_Text excerpt_:
▬▬▬

Blending ULX4M - NLnet funded FPGA board

At the start of 2021. NLnet decided to sponsor development of modular FPGA board ULX4M (Successor of EMARD ULX3S).

As a part of this project NLnet is supporting us to discover the new world of 3D modeling and 3D animation as a possibility of presenting a product through visualization and animation in Blender.

Previous blender work

We already described some steps in our last article.

You can find more info here:

KiCad >> FreeCad >> Blender

Using FreeCAD to open the STEP file and export it as OBJ

ULX4M imported into freecad

import the file into Blender.

ULX4M imported into Blender shows gray board without any color and without any textures

ULX4M will be comaptible with many IO boards, and for example in this sample we will use Raspberry Pi Compute Module 4 IO Board with already described process export STEP file from KiCad and import in Blender.

▬▬▬

_Data block_:
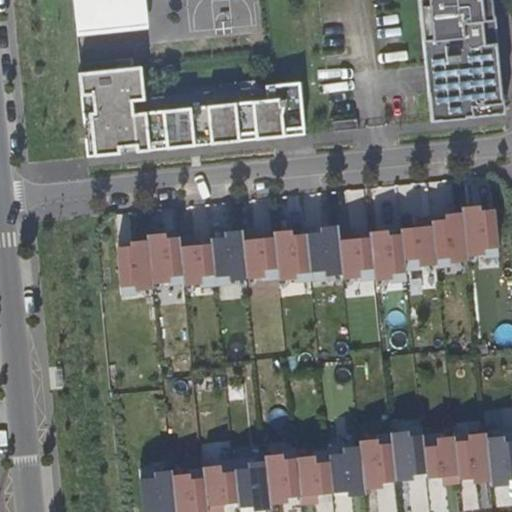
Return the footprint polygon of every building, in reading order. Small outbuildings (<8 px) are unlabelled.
[(157,27),(155,0),(76,0),(81,35),(157,27)] [(492,0),(416,0),(429,124),(504,116),(492,0)] [(303,138),(297,86),(142,103),(139,70),(76,77),(86,162),(303,138)] [(471,177),(472,203),(491,202),(489,176),(471,177)] [(265,198),(249,203),(256,223),(272,217),(265,198)] [(296,199),(279,198),(279,227),(296,227),(296,199)] [(108,244),(112,298),(413,286),(412,277),(504,263),(501,206),(408,216),(407,226),(108,244)] [(137,213),(115,214),(116,242),(138,242),(137,213)] [(425,424),(128,469),(132,511),(217,511),(431,484),(434,493),(511,486),(511,428),(426,432),(425,424)]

▬▬▬

_Problem details_: Please summarize the ULX4M article above in two sentences.

_Expected answer_: In early 2021, NLnet decided to sponsor development of the modular FPGA board ULX4M, successor of the EMARD ULX3S, and as part of the project it supports exploring 3D modeling and animation in Blender to present the product. The described workflow opens the STEP file in FreeCAD, exports it as OBJ and imports it into Blender, where the board appears gray without color or textures, and the same KiCad-to-Blender process is used for a Raspberry Pi Compute Module 4 IO Board.